Exercise →
Repeat the records verbatim and leave the pictures out of your copy.

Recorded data
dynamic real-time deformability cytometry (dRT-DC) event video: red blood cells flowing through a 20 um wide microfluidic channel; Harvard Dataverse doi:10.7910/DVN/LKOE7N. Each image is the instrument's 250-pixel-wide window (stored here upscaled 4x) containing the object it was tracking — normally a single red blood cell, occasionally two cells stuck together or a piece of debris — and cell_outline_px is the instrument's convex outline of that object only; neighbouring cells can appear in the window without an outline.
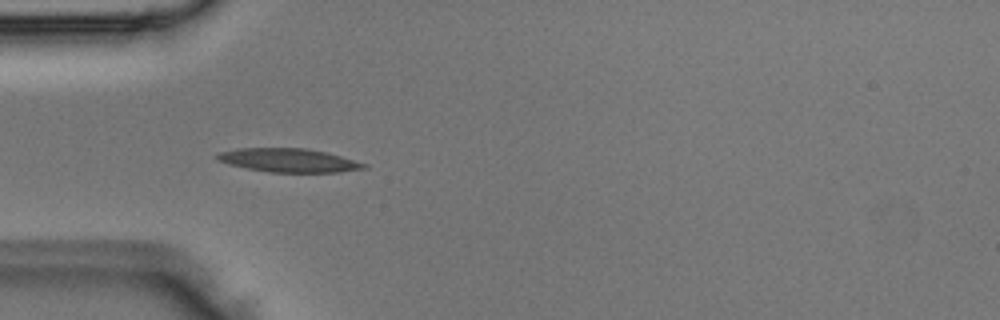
{"species": "Egyptian fruit bat (a non-hibernating species)", "species_latin": "Rousettus aegyptiacus", "temperature_condition": "room temperature", "stored_images_in_passage": 4, "camera_frame_rate_fps": 3000, "um_per_image_px": 0.085, "animal": {"sex": "male"}, "frame": {"image": 1, "passage_image": 3, "time_ms": 0.667, "image_size_px": [1000, 320], "cell_outline_px": [[368, 168], [340, 172], [268, 172], [228, 164], [216, 160], [216, 152], [236, 148], [304, 148], [324, 152], [340, 156], [368, 164]], "centroid_in_image_um": [24.5, 13.62], "position_along_channel_um": 60.5, "area_um2": 20.23}}
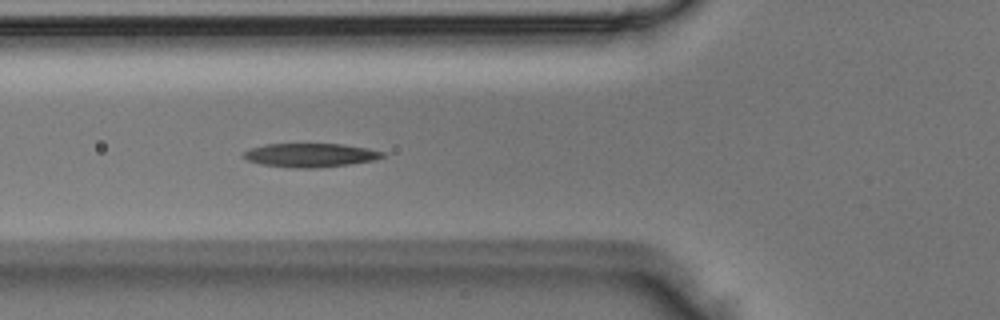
{"frame": {"image": 2, "passage_image": 4, "time_ms": 1.0, "image_size_px": [1000, 320], "cell_outline_px": [[388, 156], [376, 160], [348, 164], [312, 168], [288, 168], [260, 164], [248, 160], [240, 156], [244, 152], [252, 148], [264, 144], [340, 144], [368, 148], [384, 152]], "centroid_in_image_um": [26.39, 13.19], "position_along_channel_um": 99.4, "area_um2": 19.36}}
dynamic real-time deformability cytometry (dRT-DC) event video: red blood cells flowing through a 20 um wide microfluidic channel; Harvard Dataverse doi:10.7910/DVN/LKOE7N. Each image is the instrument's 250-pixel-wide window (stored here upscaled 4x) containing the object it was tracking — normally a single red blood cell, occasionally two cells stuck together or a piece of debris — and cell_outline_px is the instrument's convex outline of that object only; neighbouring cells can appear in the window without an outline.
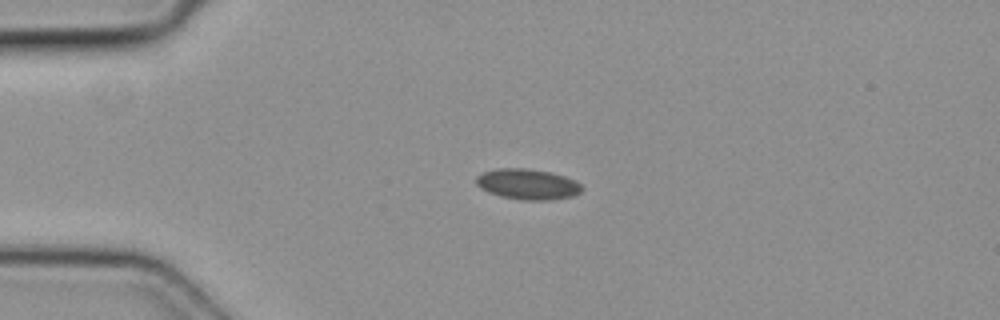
{"species": "common noctule bat (a hibernating species)", "species_latin": "Nyctalus noctula", "temperature_condition": "cold", "stored_images_in_passage": 4, "camera_frame_rate_fps": 3000, "um_per_image_px": 0.085, "animal": {"sex": "female", "body_mass_g": 19.3, "forearm_length_mm": 54.1}, "frame": {"image": 1, "passage_image": 2, "time_ms": 0.333, "image_size_px": [1000, 320], "cell_outline_px": [[584, 188], [580, 192], [572, 196], [552, 200], [520, 200], [500, 196], [488, 192], [480, 188], [476, 184], [476, 176], [484, 172], [496, 168], [528, 168], [552, 172], [576, 180]], "centroid_in_image_um": [44.85, 15.65], "position_along_channel_um": 40.1, "area_um2": 19.07}}
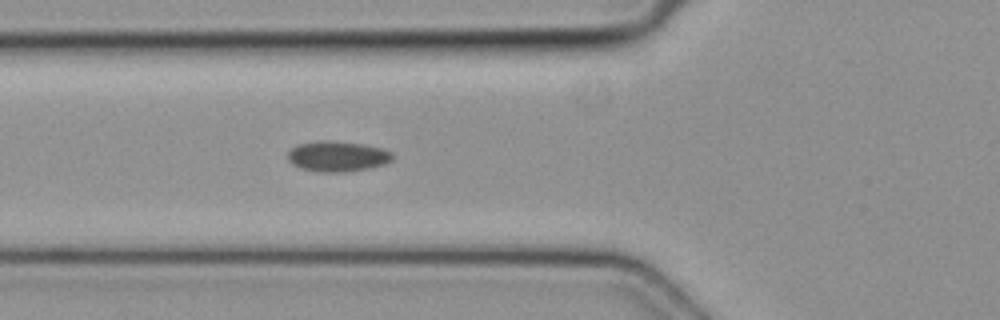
{"frame": {"image": 2, "passage_image": 4, "time_ms": 1.0, "image_size_px": [1000, 320], "cell_outline_px": [[392, 160], [384, 164], [372, 168], [344, 172], [320, 172], [300, 168], [292, 164], [288, 160], [288, 152], [296, 144], [320, 140], [328, 140], [364, 144], [384, 148], [392, 152]], "centroid_in_image_um": [28.69, 13.28], "position_along_channel_um": 97.1, "area_um2": 18.84}}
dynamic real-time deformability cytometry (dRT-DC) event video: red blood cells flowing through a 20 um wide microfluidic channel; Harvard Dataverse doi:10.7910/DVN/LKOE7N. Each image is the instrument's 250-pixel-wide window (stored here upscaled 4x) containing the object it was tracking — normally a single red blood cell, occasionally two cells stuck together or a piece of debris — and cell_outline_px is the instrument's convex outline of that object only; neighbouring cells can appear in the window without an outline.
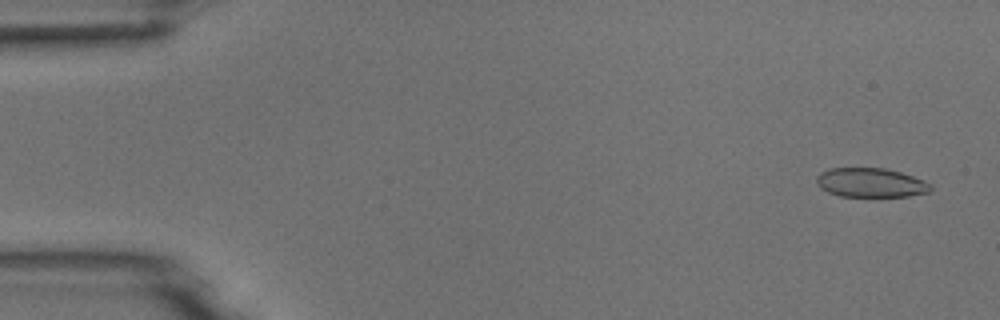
{"species": "common noctule bat (a hibernating species)", "species_latin": "Nyctalus noctula", "temperature_condition": "room temperature", "stored_images_in_passage": 52, "camera_frame_rate_fps": 3000, "um_per_image_px": 0.085, "animal": {"sex": "male", "body_mass_g": 18.8}, "frame": {"image": 1, "passage_image": 3, "time_ms": 0.667, "image_size_px": [1000, 320], "cell_outline_px": [[932, 192], [908, 196], [840, 196], [828, 192], [820, 188], [816, 184], [816, 176], [820, 172], [828, 168], [884, 168], [900, 172], [924, 180], [932, 184]], "centroid_in_image_um": [74.01, 15.52], "position_along_channel_um": 11.0, "area_um2": 19.59}}
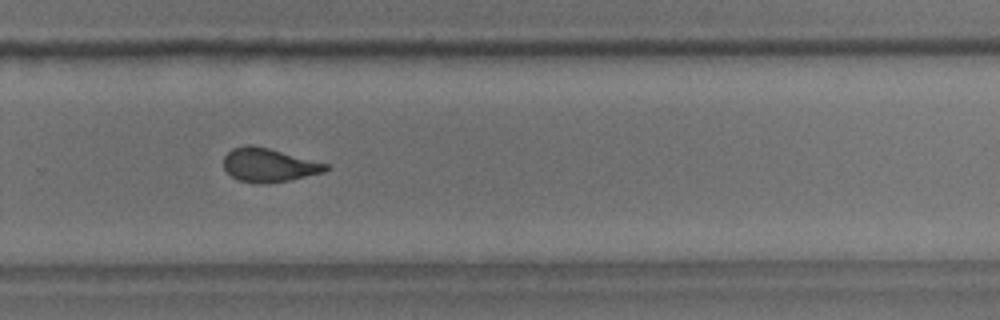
{"frame": {"image": 2, "passage_image": 35, "time_ms": 11.333, "image_size_px": [1000, 320], "cell_outline_px": [[332, 168], [324, 172], [288, 180], [264, 184], [256, 184], [240, 180], [232, 176], [224, 168], [224, 156], [232, 148], [248, 144], [252, 144], [268, 148], [328, 164]], "centroid_in_image_um": [22.85, 14.03], "position_along_channel_um": 307.0, "area_um2": 19.94}}
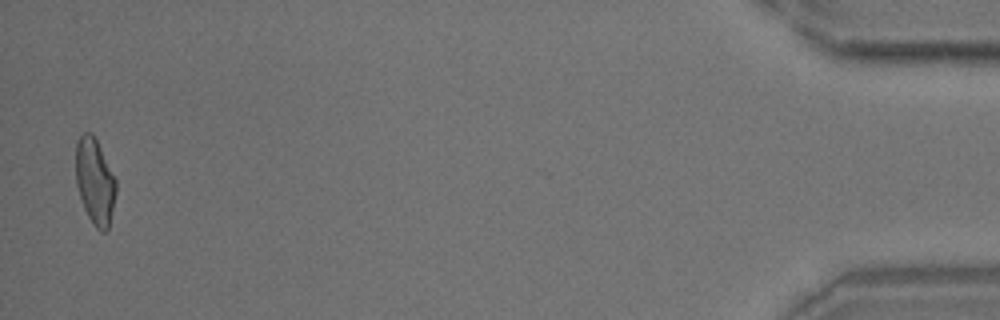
{"frame": {"image": 3, "passage_image": 51, "time_ms": 16.667, "image_size_px": [1000, 320], "cell_outline_px": [[116, 192], [108, 228], [104, 232], [100, 232], [92, 224], [84, 208], [76, 184], [76, 144], [80, 136], [84, 132], [92, 132], [116, 180]], "centroid_in_image_um": [8.05, 15.43], "position_along_channel_um": 427.1, "area_um2": 19.88}}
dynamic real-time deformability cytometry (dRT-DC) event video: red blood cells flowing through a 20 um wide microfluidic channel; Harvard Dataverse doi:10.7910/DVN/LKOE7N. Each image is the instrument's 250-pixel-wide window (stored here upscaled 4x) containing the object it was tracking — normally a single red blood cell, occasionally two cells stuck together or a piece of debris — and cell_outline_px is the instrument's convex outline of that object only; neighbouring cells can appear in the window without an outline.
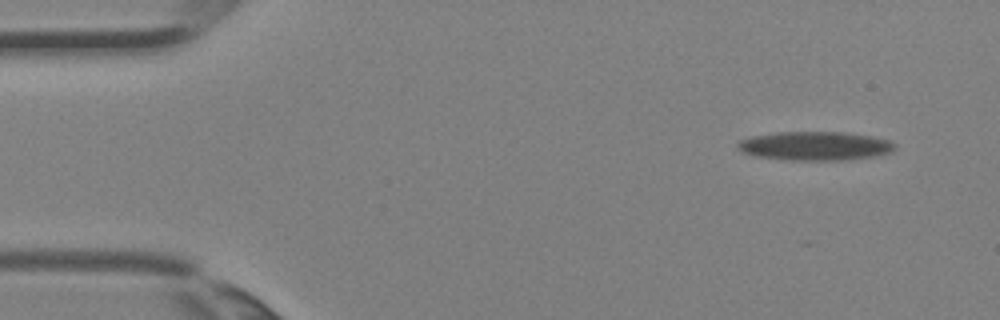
{"species": "Egyptian fruit bat (a non-hibernating species)", "species_latin": "Rousettus aegyptiacus", "temperature_condition": "room temperature", "stored_images_in_passage": 4, "camera_frame_rate_fps": 3000, "um_per_image_px": 0.085, "animal": {"sex": "female"}, "frame": {"image": 1, "passage_image": 1, "time_ms": 0.0, "image_size_px": [1000, 320], "cell_outline_px": [[896, 148], [892, 152], [876, 156], [844, 160], [788, 160], [756, 156], [744, 152], [736, 148], [736, 144], [740, 140], [752, 136], [776, 132], [844, 132], [872, 136], [888, 140], [896, 144]], "centroid_in_image_um": [69.29, 12.4], "position_along_channel_um": 15.7, "area_um2": 26.53}}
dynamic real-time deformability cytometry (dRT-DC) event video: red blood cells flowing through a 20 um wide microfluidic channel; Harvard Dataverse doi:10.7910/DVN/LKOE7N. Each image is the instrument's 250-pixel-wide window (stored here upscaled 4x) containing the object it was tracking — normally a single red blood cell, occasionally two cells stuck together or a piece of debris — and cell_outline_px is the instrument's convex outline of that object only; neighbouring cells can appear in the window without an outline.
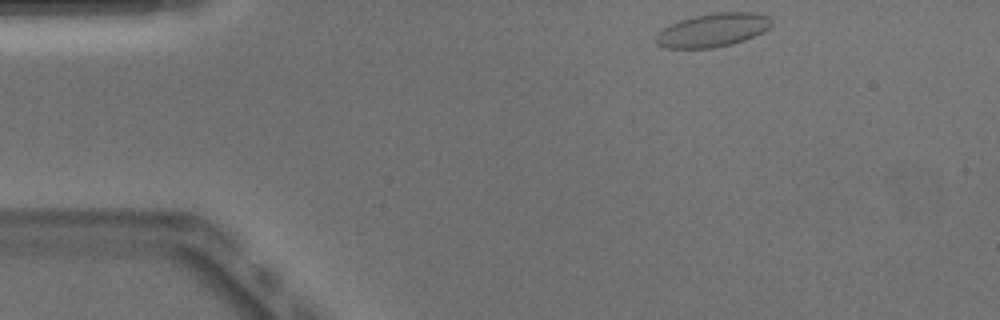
{"species": "Egyptian fruit bat (a non-hibernating species)", "species_latin": "Rousettus aegyptiacus", "temperature_condition": "warm", "stored_images_in_passage": 44, "camera_frame_rate_fps": 3000, "um_per_image_px": 0.085, "animal": {"sex": "male"}, "frame": {"image": 1, "passage_image": 1, "time_ms": 0.0, "image_size_px": [1000, 320], "cell_outline_px": [[772, 24], [764, 32], [744, 40], [732, 44], [712, 48], [664, 48], [656, 44], [652, 40], [664, 28], [680, 20], [692, 16], [716, 12], [756, 12], [768, 16], [772, 20]], "centroid_in_image_um": [60.59, 2.56], "position_along_channel_um": 24.4, "area_um2": 22.72}}
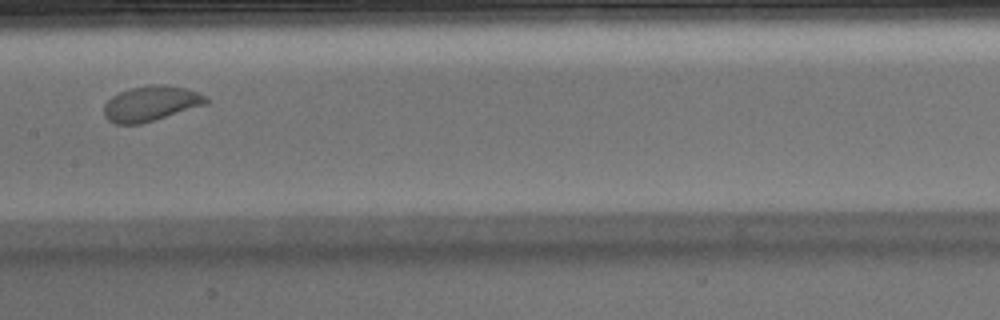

Solved exercise →
dynamic real-time deformability cytometry (dRT-DC) event video: red blood cells flowing through a 20 um wide microfluidic channel; Harvard Dataverse doi:10.7910/DVN/LKOE7N. Each image is the instrument's 250-pixel-wide window (stored here upscaled 4x) containing the object it was tracking — normally a single red blood cell, occasionally two cells stuck together or a piece of debris — and cell_outline_px is the instrument's convex outline of that object only; neighbouring cells can appear in the window without an outline.
{"species": "Egyptian fruit bat (a non-hibernating species)", "species_latin": "Rousettus aegyptiacus", "temperature_condition": "room temperature", "stored_images_in_passage": 4, "camera_frame_rate_fps": 3000, "um_per_image_px": 0.085, "animal": {"sex": "male"}, "frame": {"image": 1, "passage_image": 3, "time_ms": 0.667, "image_size_px": [1000, 320], "cell_outline_px": [[368, 168], [340, 172], [268, 172], [228, 164], [216, 160], [216, 152], [236, 148], [304, 148], [324, 152], [340, 156], [368, 164]], "centroid_in_image_um": [24.5, 13.62], "position_along_channel_um": 60.5, "area_um2": 20.23}}
{"frame": {"image": 2, "passage_image": 4, "time_ms": 1.0, "image_size_px": [1000, 320], "cell_outline_px": [[388, 156], [376, 160], [348, 164], [312, 168], [288, 168], [260, 164], [248, 160], [240, 156], [244, 152], [252, 148], [264, 144], [340, 144], [368, 148], [384, 152]], "centroid_in_image_um": [26.39, 13.19], "position_along_channel_um": 99.4, "area_um2": 19.36}}
dynamic real-time deformability cytometry (dRT-DC) event video: red blood cells flowing through a 20 um wide microfluidic channel; Harvard Dataverse doi:10.7910/DVN/LKOE7N. Each image is the instrument's 250-pixel-wide window (stored here upscaled 4x) containing the object it was tracking — normally a single red blood cell, occasionally two cells stuck together or a piece of debris — and cell_outline_px is the instrument's convex outline of that object only; neighbouring cells can appear in the window without an outline.
{"species": "common noctule bat (a hibernating species)", "species_latin": "Nyctalus noctula", "temperature_condition": "cold", "stored_images_in_passage": 4, "camera_frame_rate_fps": 3000, "um_per_image_px": 0.085, "animal": {"sex": "female", "body_mass_g": 19.3, "forearm_length_mm": 54.1}, "frame": {"image": 1, "passage_image": 2, "time_ms": 0.333, "image_size_px": [1000, 320], "cell_outline_px": [[584, 188], [580, 192], [572, 196], [552, 200], [520, 200], [500, 196], [488, 192], [480, 188], [476, 184], [476, 176], [484, 172], [496, 168], [528, 168], [552, 172], [576, 180]], "centroid_in_image_um": [44.85, 15.65], "position_along_channel_um": 40.1, "area_um2": 19.07}}
{"frame": {"image": 2, "passage_image": 4, "time_ms": 1.0, "image_size_px": [1000, 320], "cell_outline_px": [[392, 160], [384, 164], [372, 168], [344, 172], [320, 172], [300, 168], [292, 164], [288, 160], [288, 152], [296, 144], [320, 140], [328, 140], [364, 144], [384, 148], [392, 152]], "centroid_in_image_um": [28.69, 13.28], "position_along_channel_um": 97.1, "area_um2": 18.84}}
dynamic real-time deformability cytometry (dRT-DC) event video: red blood cells flowing through a 20 um wide microfluidic channel; Harvard Dataverse doi:10.7910/DVN/LKOE7N. Each image is the instrument's 250-pixel-wide window (stored here upscaled 4x) containing the object it was tracking — normally a single red blood cell, occasionally two cells stuck together or a piece of debris — and cell_outline_px is the instrument's convex outline of that object only; neighbouring cells can appear in the window without an outline.
{"species": "common noctule bat (a hibernating species)", "species_latin": "Nyctalus noctula", "temperature_condition": "room temperature", "stored_images_in_passage": 52, "camera_frame_rate_fps": 3000, "um_per_image_px": 0.085, "animal": {"sex": "male", "body_mass_g": 18.8}, "frame": {"image": 1, "passage_image": 3, "time_ms": 0.667, "image_size_px": [1000, 320], "cell_outline_px": [[932, 192], [908, 196], [840, 196], [828, 192], [820, 188], [816, 184], [816, 176], [820, 172], [828, 168], [884, 168], [900, 172], [924, 180], [932, 184]], "centroid_in_image_um": [74.01, 15.52], "position_along_channel_um": 11.0, "area_um2": 19.59}}
{"frame": {"image": 2, "passage_image": 35, "time_ms": 11.333, "image_size_px": [1000, 320], "cell_outline_px": [[332, 168], [324, 172], [288, 180], [264, 184], [256, 184], [240, 180], [232, 176], [224, 168], [224, 156], [232, 148], [248, 144], [252, 144], [268, 148], [328, 164]], "centroid_in_image_um": [22.85, 14.03], "position_along_channel_um": 307.0, "area_um2": 19.94}}
{"frame": {"image": 3, "passage_image": 51, "time_ms": 16.667, "image_size_px": [1000, 320], "cell_outline_px": [[116, 192], [108, 228], [104, 232], [100, 232], [92, 224], [84, 208], [76, 184], [76, 144], [80, 136], [84, 132], [92, 132], [116, 180]], "centroid_in_image_um": [8.05, 15.43], "position_along_channel_um": 427.1, "area_um2": 19.88}}
dynamic real-time deformability cytometry (dRT-DC) event video: red blood cells flowing through a 20 um wide microfluidic channel; Harvard Dataverse doi:10.7910/DVN/LKOE7N. Each image is the instrument's 250-pixel-wide window (stored here upscaled 4x) containing the object it was tracking — normally a single red blood cell, occasionally two cells stuck together or a piece of debris — and cell_outline_px is the instrument's convex outline of that object only; neighbouring cells can appear in the window without an outline.
{"species": "Egyptian fruit bat (a non-hibernating species)", "species_latin": "Rousettus aegyptiacus", "temperature_condition": "room temperature", "stored_images_in_passage": 4, "camera_frame_rate_fps": 3000, "um_per_image_px": 0.085, "animal": {"sex": "female"}, "frame": {"image": 1, "passage_image": 1, "time_ms": 0.0, "image_size_px": [1000, 320], "cell_outline_px": [[896, 148], [892, 152], [876, 156], [844, 160], [788, 160], [756, 156], [744, 152], [736, 148], [736, 144], [740, 140], [752, 136], [776, 132], [844, 132], [872, 136], [888, 140], [896, 144]], "centroid_in_image_um": [69.29, 12.4], "position_along_channel_um": 15.7, "area_um2": 26.53}}
dynamic real-time deformability cytometry (dRT-DC) event video: red blood cells flowing through a 20 um wide microfluidic channel; Harvard Dataverse doi:10.7910/DVN/LKOE7N. Each image is the instrument's 250-pixel-wide window (stored here upscaled 4x) containing the object it was tracking — normally a single red blood cell, occasionally two cells stuck together or a piece of debris — and cell_outline_px is the instrument's convex outline of that object only; neighbouring cells can appear in the window without an outline.
{"species": "Egyptian fruit bat (a non-hibernating species)", "species_latin": "Rousettus aegyptiacus", "temperature_condition": "warm", "stored_images_in_passage": 44, "camera_frame_rate_fps": 3000, "um_per_image_px": 0.085, "animal": {"sex": "male"}, "frame": {"image": 1, "passage_image": 1, "time_ms": 0.0, "image_size_px": [1000, 320], "cell_outline_px": [[772, 24], [764, 32], [744, 40], [732, 44], [712, 48], [664, 48], [656, 44], [652, 40], [664, 28], [680, 20], [692, 16], [716, 12], [756, 12], [768, 16], [772, 20]], "centroid_in_image_um": [60.59, 2.56], "position_along_channel_um": 24.4, "area_um2": 22.72}}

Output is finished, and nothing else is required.